Psychology lesson: Assessing the risks to a trade.

As part of any trading strategy, it is essential to be aware of and assess the risks to a potential trade. When trading forex, I consider two types of risk.

1: The financial risk.

2: A particular cause for a trade to stop out.

Assessing the financial risk is fairly simple. It's a case of deciding a percentage amount of the account to risk. Then setting the lot size accordingly. The general suggestion when placing Forex trades it to risk 1% on every trade. If you then implement a risk / reward ratio of 1.5:1. You can lose half your trades and still make money over the course of a year.

1% is a general recommendation (especially for new traders) but as you gain more experience, you can slightly raise your risk percentage, perhaps to 1.5%. And continue gradually raising, in small increments, up to 2% or possibly even 2.5%. Personally, I wouldn't go above 2.5%, simply because if you lose four trades in a row, which is very feasible, all of a sudden, that's 10% of the account gone. That is a big psychological blow, which could cause you to make emotional decisions.

It is important to risk the same % amount for a set number of trades, this allows the mathematics of a higher risk reward ratio to work.

Assessing the potential risks in terms of a trade stopping out is a little more complicated.

There are always many potential reasons a trade could stop out, profit taking, price reversal from strong resistance, or a fresh catalyst occurs in the opposite direction of your trade, such as a data release, political statement or world event.

Each trade I take I ask myself the question: if this trade stops out, would I still say I should have taken it?

Trading is all about making good decisions in the moment and please excuse the sports analogy, but if I was a betting man and Real Madrid were playing Accrington Stanley.

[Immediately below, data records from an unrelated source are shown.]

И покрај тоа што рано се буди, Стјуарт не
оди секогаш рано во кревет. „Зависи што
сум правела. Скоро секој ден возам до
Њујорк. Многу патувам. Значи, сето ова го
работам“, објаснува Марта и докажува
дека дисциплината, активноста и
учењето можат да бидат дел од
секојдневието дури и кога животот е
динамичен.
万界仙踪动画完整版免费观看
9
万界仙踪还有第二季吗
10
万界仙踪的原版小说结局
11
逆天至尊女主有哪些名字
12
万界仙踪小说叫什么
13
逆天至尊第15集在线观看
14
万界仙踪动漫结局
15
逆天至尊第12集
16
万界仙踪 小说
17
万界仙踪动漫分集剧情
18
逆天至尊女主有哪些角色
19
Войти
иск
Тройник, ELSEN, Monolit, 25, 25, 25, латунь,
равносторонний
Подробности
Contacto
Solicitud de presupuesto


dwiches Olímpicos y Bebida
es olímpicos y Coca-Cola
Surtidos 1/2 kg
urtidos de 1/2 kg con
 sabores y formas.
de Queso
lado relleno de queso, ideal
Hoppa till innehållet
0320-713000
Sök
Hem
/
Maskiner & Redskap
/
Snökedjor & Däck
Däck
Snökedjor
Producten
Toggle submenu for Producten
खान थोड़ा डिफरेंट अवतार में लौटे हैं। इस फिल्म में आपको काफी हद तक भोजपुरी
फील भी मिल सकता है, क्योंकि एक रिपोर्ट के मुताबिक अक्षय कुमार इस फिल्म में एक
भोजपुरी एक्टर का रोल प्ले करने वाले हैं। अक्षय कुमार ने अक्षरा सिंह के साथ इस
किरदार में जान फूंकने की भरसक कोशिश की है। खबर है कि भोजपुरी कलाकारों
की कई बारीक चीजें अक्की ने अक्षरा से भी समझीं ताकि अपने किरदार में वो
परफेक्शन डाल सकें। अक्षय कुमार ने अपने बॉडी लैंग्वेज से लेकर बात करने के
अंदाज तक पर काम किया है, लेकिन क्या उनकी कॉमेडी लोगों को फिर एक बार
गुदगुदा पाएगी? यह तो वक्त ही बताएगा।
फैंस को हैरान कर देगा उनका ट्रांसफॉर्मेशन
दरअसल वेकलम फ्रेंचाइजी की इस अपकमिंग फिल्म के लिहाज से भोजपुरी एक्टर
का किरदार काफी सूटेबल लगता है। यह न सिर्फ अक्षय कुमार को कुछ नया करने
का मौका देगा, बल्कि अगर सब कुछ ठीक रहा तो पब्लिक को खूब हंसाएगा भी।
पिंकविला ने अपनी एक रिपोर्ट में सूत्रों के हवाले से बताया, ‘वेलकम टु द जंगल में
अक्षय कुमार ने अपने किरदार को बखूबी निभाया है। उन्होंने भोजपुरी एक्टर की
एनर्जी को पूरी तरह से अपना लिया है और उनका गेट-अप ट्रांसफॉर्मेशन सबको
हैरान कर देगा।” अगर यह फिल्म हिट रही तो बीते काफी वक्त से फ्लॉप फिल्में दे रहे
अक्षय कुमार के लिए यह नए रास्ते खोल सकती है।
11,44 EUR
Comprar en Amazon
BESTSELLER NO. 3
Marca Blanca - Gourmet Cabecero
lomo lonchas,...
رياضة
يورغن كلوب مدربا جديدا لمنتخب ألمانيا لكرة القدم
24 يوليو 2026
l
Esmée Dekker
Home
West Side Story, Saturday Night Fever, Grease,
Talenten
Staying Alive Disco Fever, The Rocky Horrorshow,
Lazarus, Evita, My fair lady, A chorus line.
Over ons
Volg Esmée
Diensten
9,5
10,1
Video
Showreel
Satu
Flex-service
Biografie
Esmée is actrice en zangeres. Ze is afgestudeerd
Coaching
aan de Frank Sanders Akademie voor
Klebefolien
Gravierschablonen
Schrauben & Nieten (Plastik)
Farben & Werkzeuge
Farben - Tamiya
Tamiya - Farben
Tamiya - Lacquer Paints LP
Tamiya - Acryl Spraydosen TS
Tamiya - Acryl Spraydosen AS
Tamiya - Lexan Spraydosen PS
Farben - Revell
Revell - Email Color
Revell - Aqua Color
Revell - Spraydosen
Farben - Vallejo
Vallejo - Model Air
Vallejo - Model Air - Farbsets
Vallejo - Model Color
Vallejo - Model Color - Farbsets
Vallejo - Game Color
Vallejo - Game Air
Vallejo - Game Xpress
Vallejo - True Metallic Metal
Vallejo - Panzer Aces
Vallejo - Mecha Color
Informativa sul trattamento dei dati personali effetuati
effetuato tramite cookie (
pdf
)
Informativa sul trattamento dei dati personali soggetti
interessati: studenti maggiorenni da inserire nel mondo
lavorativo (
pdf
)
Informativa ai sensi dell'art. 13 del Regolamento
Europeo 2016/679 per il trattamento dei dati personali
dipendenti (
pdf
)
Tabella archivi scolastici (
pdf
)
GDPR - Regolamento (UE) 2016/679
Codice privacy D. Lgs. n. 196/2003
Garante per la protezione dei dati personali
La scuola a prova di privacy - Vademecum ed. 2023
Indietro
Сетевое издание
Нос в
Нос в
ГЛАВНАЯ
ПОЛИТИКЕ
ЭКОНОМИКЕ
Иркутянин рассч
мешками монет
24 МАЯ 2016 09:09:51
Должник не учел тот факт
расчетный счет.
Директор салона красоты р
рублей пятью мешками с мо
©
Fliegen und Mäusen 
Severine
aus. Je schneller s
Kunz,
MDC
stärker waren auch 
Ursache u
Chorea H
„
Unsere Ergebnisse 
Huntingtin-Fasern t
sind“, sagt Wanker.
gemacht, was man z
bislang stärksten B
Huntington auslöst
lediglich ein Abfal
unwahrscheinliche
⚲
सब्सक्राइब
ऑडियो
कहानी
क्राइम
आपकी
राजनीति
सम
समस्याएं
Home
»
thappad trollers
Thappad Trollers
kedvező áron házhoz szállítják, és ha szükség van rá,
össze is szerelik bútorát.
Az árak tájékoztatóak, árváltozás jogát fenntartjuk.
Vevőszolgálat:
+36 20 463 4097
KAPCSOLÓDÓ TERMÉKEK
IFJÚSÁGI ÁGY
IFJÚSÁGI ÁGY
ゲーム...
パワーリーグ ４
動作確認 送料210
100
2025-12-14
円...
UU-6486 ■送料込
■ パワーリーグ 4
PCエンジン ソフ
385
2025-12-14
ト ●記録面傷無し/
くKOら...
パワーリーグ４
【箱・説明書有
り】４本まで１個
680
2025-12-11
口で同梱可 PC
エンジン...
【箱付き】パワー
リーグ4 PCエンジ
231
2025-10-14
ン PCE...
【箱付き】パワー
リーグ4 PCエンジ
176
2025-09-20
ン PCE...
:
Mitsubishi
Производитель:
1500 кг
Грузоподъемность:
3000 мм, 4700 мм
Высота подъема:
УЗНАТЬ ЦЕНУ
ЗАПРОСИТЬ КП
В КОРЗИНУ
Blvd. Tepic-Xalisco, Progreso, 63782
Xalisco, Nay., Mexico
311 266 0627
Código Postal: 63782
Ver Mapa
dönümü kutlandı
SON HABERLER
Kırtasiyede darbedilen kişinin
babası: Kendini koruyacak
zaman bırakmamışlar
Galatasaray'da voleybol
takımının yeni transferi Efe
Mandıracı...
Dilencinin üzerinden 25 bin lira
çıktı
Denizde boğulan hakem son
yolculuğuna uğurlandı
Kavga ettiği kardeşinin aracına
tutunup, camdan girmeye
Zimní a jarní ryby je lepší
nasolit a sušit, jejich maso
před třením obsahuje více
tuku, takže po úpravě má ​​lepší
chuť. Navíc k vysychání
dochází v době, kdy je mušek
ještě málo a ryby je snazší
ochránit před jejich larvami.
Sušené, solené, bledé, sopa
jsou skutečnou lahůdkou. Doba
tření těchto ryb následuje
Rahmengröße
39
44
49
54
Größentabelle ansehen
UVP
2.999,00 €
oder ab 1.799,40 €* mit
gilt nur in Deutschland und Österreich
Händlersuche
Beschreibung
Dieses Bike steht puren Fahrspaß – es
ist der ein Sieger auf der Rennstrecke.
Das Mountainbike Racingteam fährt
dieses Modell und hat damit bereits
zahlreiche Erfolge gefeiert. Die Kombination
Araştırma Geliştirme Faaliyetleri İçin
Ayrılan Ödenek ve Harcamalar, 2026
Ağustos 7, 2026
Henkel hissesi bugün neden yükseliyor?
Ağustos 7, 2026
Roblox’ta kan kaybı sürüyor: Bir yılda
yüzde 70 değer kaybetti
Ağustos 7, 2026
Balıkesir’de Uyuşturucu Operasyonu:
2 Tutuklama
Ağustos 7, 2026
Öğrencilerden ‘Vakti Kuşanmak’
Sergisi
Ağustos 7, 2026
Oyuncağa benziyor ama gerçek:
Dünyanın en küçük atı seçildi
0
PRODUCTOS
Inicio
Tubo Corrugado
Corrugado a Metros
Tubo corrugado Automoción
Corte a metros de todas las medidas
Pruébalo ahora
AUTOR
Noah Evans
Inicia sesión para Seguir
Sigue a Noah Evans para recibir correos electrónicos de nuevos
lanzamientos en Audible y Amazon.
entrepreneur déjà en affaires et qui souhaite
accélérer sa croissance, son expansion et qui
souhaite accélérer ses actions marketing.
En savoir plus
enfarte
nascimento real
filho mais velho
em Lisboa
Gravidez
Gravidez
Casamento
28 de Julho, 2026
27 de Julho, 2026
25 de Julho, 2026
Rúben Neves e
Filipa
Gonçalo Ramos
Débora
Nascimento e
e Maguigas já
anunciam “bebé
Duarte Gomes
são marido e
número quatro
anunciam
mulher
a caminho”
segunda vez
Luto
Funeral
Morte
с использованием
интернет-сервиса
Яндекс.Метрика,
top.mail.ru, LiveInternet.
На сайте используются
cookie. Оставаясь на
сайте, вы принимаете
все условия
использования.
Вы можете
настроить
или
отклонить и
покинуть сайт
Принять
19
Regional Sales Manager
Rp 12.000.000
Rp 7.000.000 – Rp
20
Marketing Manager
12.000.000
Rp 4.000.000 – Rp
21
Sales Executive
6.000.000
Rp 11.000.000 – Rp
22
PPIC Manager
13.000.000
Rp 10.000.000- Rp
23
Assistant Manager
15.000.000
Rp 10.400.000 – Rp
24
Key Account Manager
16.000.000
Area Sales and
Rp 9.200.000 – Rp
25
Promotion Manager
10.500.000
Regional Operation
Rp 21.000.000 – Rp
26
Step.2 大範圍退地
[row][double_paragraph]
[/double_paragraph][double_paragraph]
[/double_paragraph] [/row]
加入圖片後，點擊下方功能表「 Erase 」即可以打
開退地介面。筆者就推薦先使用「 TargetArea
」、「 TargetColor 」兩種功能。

I would pick Real Madrid to win, but if during the game, Madrid had four players sent off and Accrington Stanley won 1-0. If you put me back in the moment before the game, I would still say picking Real Madrid to win was a good decision.

In trading terms: if the GBP reports excellent GDP data and strengthens considerably Vs the USD. But there is only a few pips up to a strong daily resistance point. I would suggest it's a 'good decision' to wait for the resistance to be broken before having confidence the GBP strength will continue. If the price does ultimately break through the resistance, it will look like you should have traded it. But I would still say it was a 'good decision' to wait for daily resistance to be broken.

Conversely, if you think the GBP momentum can continue and there is no strong resistance ahead. You take a 'long' GBP trade, But the GBP strength reverses due an unforeseen comment from a B.O.E member and the trade stops out. I would suggest that at the time you took the trade it was a 'good decision'.

In conclusion, sometimes you'll note a risk but think the move is powerful enough to negate it. And sometimes you'll think the risk is too big to take the trade. But if you can consistently make 'good decisions' even though in hindsight it may look like it was the wrong decision, it was the right decision in that moment.

And if you couple 'good decisions' with strict financial management (1% every trade, higher risk reward ratio) over time, those decisions will work in your favour and over a 12 month period, the account will ultimately end up in profit.